**DATA IN THIS EXERCISE:**
=== Section Start ===

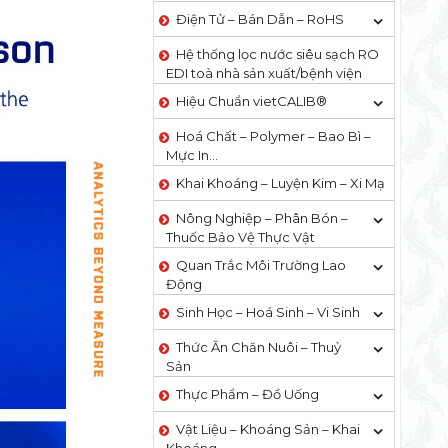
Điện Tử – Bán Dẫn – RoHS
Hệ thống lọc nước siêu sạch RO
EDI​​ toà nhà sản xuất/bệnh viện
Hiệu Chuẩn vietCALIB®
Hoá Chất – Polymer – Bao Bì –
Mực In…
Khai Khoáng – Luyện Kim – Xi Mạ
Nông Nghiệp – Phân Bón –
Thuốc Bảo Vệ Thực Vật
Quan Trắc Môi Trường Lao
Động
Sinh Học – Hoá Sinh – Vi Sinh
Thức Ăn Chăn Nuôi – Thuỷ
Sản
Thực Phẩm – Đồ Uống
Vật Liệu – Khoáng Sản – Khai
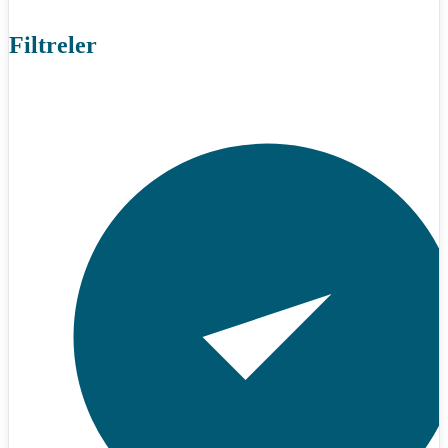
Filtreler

=== Section End ===
=== Section Start ===

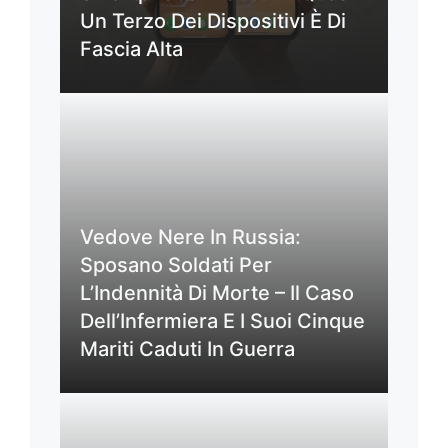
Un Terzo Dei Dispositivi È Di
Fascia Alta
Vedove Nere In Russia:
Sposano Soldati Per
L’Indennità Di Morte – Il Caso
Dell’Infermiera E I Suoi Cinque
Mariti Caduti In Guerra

=== Section End ===
=== Section Start ===

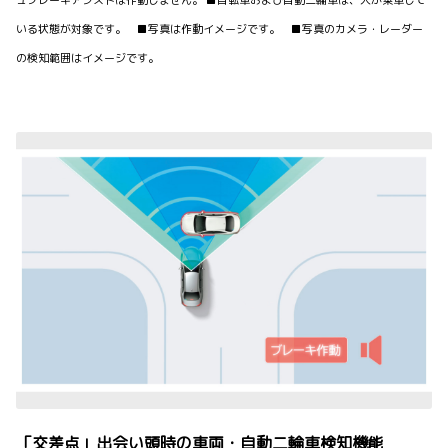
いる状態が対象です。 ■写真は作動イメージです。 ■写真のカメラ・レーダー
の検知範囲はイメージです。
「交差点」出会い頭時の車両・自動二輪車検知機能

=== Section End ===

**TASK TO COMPLETE:** Copy out the lines of the material starting at the line that contains "Un Terzo Dei Dispositivi È Di" and ending at the line that contains "Mariti Caduti In Guerra".

**EXERCISE RESPONSE:**
Un Terzo Dei Dispositivi È Di
Fascia Alta
Vedove Nere In Russia:
Sposano Soldati Per
L’Indennità Di Morte – Il Caso
Dell’Infermiera E I Suoi Cinque
Mariti Caduti In Guerra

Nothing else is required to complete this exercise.